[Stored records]
--------
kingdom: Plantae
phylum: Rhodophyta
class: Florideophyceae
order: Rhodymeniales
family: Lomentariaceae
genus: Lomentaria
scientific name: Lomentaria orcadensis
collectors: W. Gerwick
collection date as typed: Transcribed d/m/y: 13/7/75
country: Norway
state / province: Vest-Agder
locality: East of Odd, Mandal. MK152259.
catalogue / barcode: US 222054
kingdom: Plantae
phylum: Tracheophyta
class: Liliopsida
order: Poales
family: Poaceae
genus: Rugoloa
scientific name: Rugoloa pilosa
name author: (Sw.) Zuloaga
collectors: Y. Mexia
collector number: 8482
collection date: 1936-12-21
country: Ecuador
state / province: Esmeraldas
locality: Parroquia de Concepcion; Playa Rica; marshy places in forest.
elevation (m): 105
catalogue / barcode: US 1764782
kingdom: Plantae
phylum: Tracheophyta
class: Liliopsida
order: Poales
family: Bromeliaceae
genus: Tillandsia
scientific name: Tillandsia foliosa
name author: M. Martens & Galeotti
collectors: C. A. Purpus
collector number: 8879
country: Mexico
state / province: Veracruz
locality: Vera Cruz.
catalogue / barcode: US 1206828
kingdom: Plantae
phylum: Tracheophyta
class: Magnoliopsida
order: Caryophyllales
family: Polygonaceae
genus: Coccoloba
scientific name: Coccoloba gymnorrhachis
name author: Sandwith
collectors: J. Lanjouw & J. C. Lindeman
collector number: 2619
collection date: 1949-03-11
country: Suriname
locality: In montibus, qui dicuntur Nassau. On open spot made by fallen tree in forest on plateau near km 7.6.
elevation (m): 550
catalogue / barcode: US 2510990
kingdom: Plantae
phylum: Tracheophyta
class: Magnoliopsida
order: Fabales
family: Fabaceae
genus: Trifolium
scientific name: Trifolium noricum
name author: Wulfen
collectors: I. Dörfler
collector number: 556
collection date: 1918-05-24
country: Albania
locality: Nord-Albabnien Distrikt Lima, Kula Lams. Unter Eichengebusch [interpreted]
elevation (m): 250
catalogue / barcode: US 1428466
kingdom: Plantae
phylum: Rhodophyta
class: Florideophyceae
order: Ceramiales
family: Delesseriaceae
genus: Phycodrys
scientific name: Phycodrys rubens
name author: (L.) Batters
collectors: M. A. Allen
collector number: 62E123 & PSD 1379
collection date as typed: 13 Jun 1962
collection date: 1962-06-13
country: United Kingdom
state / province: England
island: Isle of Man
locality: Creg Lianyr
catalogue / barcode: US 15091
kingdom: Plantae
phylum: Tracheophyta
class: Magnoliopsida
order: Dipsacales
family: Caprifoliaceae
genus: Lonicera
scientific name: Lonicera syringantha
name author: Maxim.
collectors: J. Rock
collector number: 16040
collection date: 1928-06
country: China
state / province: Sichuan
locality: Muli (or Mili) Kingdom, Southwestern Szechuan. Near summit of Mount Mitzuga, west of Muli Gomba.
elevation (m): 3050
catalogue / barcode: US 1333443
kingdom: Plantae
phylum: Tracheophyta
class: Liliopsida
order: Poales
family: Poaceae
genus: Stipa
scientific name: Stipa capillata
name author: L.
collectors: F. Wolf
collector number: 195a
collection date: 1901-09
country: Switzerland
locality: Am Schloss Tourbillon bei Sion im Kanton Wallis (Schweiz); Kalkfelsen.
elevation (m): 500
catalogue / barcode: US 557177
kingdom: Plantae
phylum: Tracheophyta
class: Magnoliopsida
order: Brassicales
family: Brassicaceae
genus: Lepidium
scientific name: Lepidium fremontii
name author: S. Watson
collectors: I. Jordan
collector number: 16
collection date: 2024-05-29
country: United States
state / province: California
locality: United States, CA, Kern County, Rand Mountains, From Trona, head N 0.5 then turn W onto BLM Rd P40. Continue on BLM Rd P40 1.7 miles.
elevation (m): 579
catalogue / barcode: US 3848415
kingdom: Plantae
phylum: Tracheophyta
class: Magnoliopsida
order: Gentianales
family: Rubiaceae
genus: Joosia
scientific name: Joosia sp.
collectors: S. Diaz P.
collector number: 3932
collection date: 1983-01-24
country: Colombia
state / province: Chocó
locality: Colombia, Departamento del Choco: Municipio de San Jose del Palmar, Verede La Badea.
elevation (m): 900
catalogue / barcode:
--------
From the data above, extract the lines running from the one that contains "family: Fabaceae" through the one that contains "collector number: 62E123 & PSD 1379", inclusive, and reproduce them unchanged.

family: Fabaceae
genus: Trifolium
scientific name: Trifolium noricum
name author: Wulfen
collectors: I. Dörfler
collector number: 556
collection date: 1918-05-24
country: Albania
locality: Nord-Albabnien Distrikt Lima, Kula Lams. Unter Eichengebusch [interpreted]
elevation (m): 250
catalogue / barcode: US 1428466
kingdom: Plantae
phylum: Rhodophyta
class: Florideophyceae
order: Ceramiales
family: Delesseriaceae
genus: Phycodrys
scientific name: Phycodrys rubens
name author: (L.) Batters
collectors: M. A. Allen
collector number: 62E123 & PSD 1379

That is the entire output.